TCS students returning to traditional setting
Troy City Schools is preparing for more than 160 students to return to traditional classrooms as the second nine weeks begins on Monday.
The students – including 102 at Troy Elementary at 64 at Charles Henderson Middle School – enrolled in virtual classes during the first nine weeks as part of the district’s COVID-19 option for families. “As we started with the COVID-19 related options, we have given the options for students to return at the end of every nine weeks,” said Cynthia Thomas, superintendent. “The first nine weeks ends this Friday, so we’ve given the virtual students the opportunity to come back to the traditional classrooms” beginning Oct. 26.
Students in grades 9-12 are on a block schedule and cannot switch from virtual to traditional until the end of the semester in January.
Troy City Schools officials offered students the opportunity to enroll in traditional classrooms or virtual learning programs in September a response to concerns over the spread of COVID-19. As of Monday, about 41 students at CHMS and 140 at Troy Elementary School will remain on virtual learning programs.
“That number does surprise me,” Thomas said. “I would’ve thought we would have more students opting to return after the first nine weeks, but perhaps their parents still have concerns.”
Thomas said faculty and staff had done an exceptional job with COVID-19 safety protocols. “They have done an outstanding job helping to mitigate concerns,” she said.
And, she said teachers have worked tirelessly to provide quality education through both in-person and virtual platforms. “Whenever technology is involved, you have a few bumps along the way, but the virtual options have gone well,” Thomas said.

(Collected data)
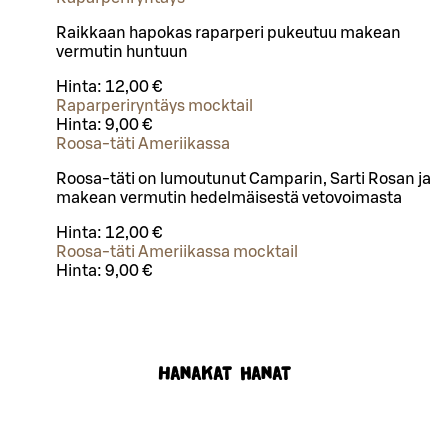
Raikkaan hapokas raparperi pukeutuu makean
vermutin huntuun
Hinta:
12,00 €
Raparperiryntäys mocktail
Hinta:
9,00 €
Roosa-täti Ameriikassa
Roosa-täti on lumoutunut Camparin, Sarti Rosan ja
makean vermutin hedelmäisestä vetovoimasta
Hinta:
12,00 €
Roosa-täti Ameriikassa mocktail
Hinta:
9,00 €
Hanakat hanat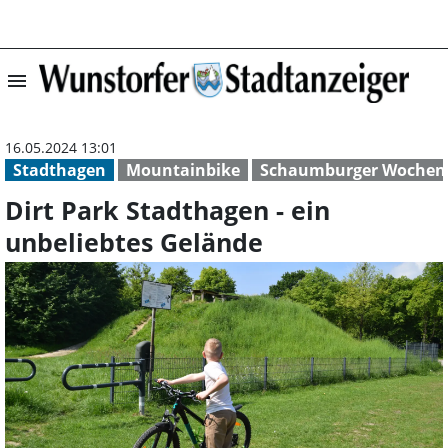
menu
Dirt Park Stadth
16.05.2024 13:01
Stadthagen
Mountainbike
Schaumburger Wochenb
Dirt Park Stadthagen - ein
unbeliebtes Gelände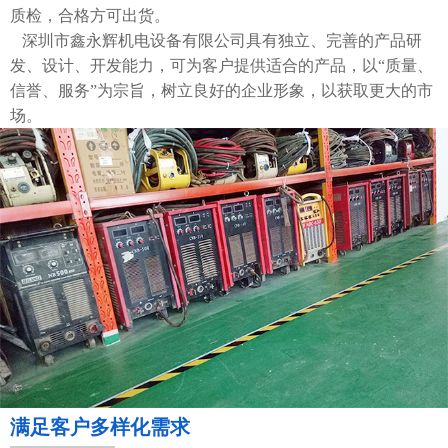
质检，合格方可出货。
深圳市鑫永辉机电设备有限公司具有独立、完善的产品研
发、设计、开发能力，可为客户提供适合的产品，以“质量、
信誉、服务”为宗旨，树立良好的企业形象，以获取更大的市
场。
满足客户多样化需求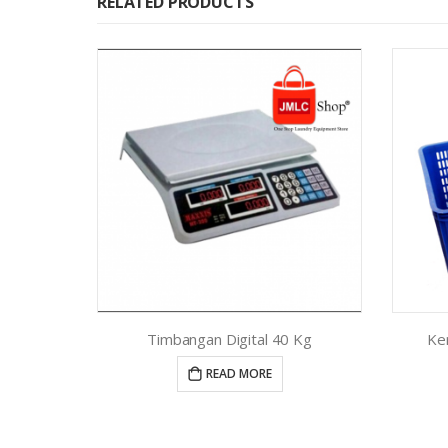
RELATED PRODUCTS
Timbangan Digital 40 Kg
Ke
READ MORE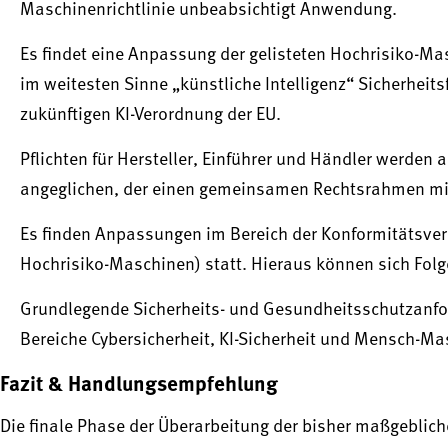
Maschinenrichtlinie unbeabsichtigt Anwendung.
Es findet eine Anpassung der gelisteten Hochrisiko-Ma
im weitesten Sinne „künstliche Intelligenz“ Sicherhei
zukünftigen KI-Verordnung der EU.
Pflichten für Hersteller, Einführer und Händler werde
angeglichen, der einen gemeinsamen Rechtsrahmen mi
Es finden Anpassungen im Bereich der Konformitätsve
Hochrisiko-Maschinen) statt. Hieraus können sich Folge
Grundlegende Sicherheits- und Gesundheitsschutzanfor
Bereiche Cybersicherheit, KI-Sicherheit und Mensch-Ma
Fazit & Handlungsempfehlung
Die finale Phase der Überarbeitung der bisher maßgeblich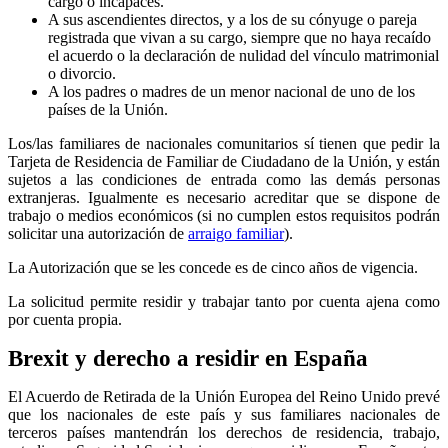
cargo o incapaces.
A sus ascendientes directos, y a los de su cónyuge o pareja
registrada que vivan a su cargo, siempre que no haya recaído
el acuerdo o la declaración de nulidad del vínculo matrimonial
o divorcio.
A los padres o madres de un menor nacional de uno de los
países de la Unión.
Los/las familiares de nacionales comunitarios sí tienen que pedir la
Tarjeta de Residencia de Familiar de Ciudadano de la Unión, y están
sujetos a las condiciones de entrada como las demás personas
extranjeras. Igualmente es necesario acreditar que se dispone de
trabajo o medios económicos (si no cumplen estos requisitos podrán
solicitar una autorización de
arraigo familiar
).
La Autorización que se les concede es de cinco años de vigencia.
La solicitud permite residir y trabajar tanto por cuenta ajena como
por cuenta propia.
Brexit y derecho a residir en España
El Acuerdo de Retirada de la Unión Europea del Reino Unido prevé
que los nacionales de este país y sus familiares nacionales de
terceros países mantendrán los derechos de residencia, trabajo,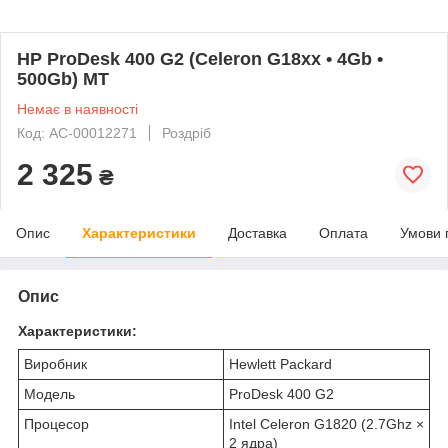
HP ProDesk 400 G2 (Celeron G18xx • 4Gb •
500Gb) MT
Немає в наявності
Код: AC-00012271
Роздріб
2 325
₴
Опис
Характеристики
Доставка
Оплата
Умови 
Опис
Характеристики:
Виробник
Hewlett Packard
Модель
ProDesk 400 G2
Процесор
Intel Celeron G1820 (2.7Ghz ×
2 ядра)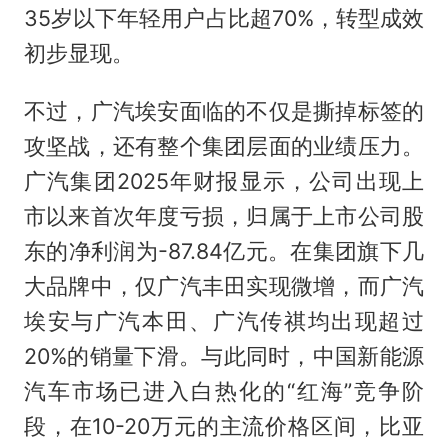
35岁以下年轻用户占比超70%，转型成效
初步显现。
不过，广汽埃安面临的不仅是撕掉标签的
攻坚战，还有整个集团层面的业绩压力。
广汽集团2025年财报显示，公司出现上
市以来首次年度亏损，归属于上市公司股
东的净利润为-87.84亿元。在集团旗下几
大品牌中，仅广汽丰田实现微增，而广汽
埃安与广汽本田、广汽传祺均出现超过
20%的销量下滑。与此同时，中国新能源
汽车市场已进入白热化的“红海”竞争阶
段，在10-20万元的主流价格区间，比亚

■ **EXERCISE SET**:
- A) List each student count given in the article about Troy City Schools students returning to classrooms, and say what each count refers to.
- B) Pick up the article about Troy City Schools students returning to classrooms after its last sentence and write on from there.

■ **EXPECTED OUTPUTS**:
- A)
- More than 160: students preparing to return to traditional classrooms as the second nine weeks begins
- 102: students at Troy Elementary returning from virtual classes
- 64: students at Charles Henderson Middle School returning from virtual classes
- About 41: students at CHMS staying in virtual learning
- 140: students at Troy Elementary School staying in virtual learning

- B)
The biggest concern for administrators is attendance and participation on the virtual platform. “It’s more of a truancy issue than an academic one,” Thomas said. “Some students are just not logging in and that becomes a truancy issue.” She said administrators have a plan to work with those students individually to help resolve concerns and keep students on track for meeting requirements.
She also said teachers will be working to ensure third-grade students are prepared to meet the Alabama Literacy Act standards, which take effect this school year. The act specifies that any student not reading at or above grade level in third grade must be held back.
“I know that traditional instruction is more effective that virtual instruction, particularly as it relates to students with any kind of learning issues,” she said. “We’re trying to make sure those students considered at-risk academically have the resources and instruction they need.”
Thomas said school officials are contacting all the parents who have opted to return to traditional classrooms to outline procedures.
“We’re in the process of making sure that happens,” she said.